Patients and methods
A total of 239 colorectal cancer patients were included, 56% males and 44% females, mostly in the age range 60–69 years. They were treated at the Institute of Oncology Ljubljana, during the time period from 1st September 2023 to 1st May 2024. In addition to demographic data, we included clinical data on disease and outcomes collected using the standardized quality of life questionnaires of European Organization for Research and Treatment of Cancer (EORTC) named EORTC QLQ-30 and EORTC QLQ-CR29 for colorectal cancer, respectively.
Results
Females were more likely to experience emotional problems (p = 0.002), higher levels of fatigue (p < 0.001), insomnia (p = 0.015), nausea and vomiting (p = 0.007), which may also be associated with poorer appetite in females.

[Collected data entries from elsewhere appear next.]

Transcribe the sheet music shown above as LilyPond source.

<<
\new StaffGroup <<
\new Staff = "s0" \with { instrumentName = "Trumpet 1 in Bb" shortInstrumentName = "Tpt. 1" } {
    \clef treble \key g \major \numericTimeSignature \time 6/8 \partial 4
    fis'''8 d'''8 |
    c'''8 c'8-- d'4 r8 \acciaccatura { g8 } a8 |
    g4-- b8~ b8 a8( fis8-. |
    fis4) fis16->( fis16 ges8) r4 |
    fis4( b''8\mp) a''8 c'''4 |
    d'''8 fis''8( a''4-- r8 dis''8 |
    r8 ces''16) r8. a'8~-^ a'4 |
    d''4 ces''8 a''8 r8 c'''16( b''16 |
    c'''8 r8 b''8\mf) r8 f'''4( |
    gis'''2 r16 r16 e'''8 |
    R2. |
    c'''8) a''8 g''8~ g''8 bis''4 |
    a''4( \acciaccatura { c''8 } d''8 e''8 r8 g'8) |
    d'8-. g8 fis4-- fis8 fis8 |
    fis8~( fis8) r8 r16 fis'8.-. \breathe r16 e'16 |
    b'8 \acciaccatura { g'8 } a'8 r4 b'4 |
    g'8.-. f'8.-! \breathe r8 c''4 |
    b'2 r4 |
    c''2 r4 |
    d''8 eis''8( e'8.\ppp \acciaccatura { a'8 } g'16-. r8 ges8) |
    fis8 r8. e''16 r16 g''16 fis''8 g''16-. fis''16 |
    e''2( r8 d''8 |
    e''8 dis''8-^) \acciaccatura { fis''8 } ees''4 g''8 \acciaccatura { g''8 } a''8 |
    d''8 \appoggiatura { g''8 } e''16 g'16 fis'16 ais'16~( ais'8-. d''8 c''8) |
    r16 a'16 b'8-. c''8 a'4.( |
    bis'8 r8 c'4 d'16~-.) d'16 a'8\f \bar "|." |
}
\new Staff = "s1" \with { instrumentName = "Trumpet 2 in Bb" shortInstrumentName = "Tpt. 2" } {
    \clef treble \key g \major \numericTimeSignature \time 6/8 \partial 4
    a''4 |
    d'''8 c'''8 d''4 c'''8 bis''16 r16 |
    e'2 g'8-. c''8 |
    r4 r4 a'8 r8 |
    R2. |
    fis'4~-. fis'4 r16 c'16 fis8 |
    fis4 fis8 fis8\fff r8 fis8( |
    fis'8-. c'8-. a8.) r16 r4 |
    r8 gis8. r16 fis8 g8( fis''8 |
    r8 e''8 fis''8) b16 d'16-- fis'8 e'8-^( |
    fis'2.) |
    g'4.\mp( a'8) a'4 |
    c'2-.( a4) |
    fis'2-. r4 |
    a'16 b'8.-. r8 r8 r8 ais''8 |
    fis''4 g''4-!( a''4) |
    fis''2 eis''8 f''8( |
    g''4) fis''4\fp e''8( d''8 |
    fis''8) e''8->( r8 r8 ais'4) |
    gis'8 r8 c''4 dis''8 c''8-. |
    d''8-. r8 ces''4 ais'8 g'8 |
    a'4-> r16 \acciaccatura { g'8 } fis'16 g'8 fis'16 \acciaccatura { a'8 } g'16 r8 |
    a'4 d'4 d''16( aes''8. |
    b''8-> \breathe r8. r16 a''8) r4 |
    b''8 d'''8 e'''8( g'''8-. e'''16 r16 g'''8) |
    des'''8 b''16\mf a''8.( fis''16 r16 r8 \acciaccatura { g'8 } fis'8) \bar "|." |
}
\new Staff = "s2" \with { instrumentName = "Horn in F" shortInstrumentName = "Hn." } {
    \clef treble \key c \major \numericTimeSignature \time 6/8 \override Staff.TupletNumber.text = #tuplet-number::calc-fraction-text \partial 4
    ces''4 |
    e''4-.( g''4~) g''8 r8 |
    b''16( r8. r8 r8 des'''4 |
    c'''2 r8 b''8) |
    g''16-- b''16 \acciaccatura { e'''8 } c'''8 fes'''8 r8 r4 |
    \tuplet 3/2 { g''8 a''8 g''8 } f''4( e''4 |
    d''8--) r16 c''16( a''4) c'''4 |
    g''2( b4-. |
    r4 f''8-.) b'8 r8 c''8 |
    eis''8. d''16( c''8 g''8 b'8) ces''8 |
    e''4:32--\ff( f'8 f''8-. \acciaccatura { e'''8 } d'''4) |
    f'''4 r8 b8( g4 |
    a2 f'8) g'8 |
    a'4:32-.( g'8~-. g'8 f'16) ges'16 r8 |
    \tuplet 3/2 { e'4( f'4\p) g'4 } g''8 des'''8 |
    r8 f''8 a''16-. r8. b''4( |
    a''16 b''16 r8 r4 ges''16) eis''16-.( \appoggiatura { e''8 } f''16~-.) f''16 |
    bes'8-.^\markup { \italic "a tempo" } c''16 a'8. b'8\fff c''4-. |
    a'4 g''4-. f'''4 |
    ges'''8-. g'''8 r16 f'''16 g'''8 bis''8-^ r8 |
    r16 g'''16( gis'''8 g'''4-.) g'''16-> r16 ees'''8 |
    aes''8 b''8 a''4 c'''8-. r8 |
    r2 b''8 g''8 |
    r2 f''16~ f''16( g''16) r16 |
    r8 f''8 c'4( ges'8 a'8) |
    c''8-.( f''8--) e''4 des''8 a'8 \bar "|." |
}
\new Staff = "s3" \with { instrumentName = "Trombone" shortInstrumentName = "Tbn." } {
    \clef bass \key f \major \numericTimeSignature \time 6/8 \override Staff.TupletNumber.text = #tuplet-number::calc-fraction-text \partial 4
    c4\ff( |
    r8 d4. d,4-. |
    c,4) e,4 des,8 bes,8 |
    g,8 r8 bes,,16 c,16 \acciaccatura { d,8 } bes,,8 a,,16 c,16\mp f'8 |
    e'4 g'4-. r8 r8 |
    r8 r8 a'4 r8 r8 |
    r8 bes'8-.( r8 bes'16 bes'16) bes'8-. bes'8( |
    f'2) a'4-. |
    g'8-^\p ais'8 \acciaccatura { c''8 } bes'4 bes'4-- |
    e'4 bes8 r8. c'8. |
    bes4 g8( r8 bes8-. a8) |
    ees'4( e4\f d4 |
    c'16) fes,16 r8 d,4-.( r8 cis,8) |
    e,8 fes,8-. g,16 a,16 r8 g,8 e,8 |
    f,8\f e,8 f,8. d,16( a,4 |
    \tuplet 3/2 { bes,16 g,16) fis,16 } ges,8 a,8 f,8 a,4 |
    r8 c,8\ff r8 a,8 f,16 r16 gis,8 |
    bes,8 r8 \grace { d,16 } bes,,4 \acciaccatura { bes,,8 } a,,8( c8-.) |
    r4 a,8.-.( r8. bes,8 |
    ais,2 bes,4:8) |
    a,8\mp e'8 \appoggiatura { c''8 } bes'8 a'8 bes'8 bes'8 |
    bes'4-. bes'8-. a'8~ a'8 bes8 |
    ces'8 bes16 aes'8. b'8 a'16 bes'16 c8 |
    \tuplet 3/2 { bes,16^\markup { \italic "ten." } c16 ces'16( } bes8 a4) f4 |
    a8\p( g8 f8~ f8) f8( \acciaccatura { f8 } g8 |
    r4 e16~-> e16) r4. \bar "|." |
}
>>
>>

Males reported better body image than female (p = 0.047), lower levels of anxiety (p = 0.029), less frequently reported perceived weight loss or gain (p = 0.010). Male reported more stool frequency (p = 0.045), and also had more sever dysuria compared to female (p = 0.008).
Conclusions
The results provide the opportunity to improve the clinical management of long-term follow-up and care planning, taking into consideration the gender-specific needs of colorectal cancer survivors.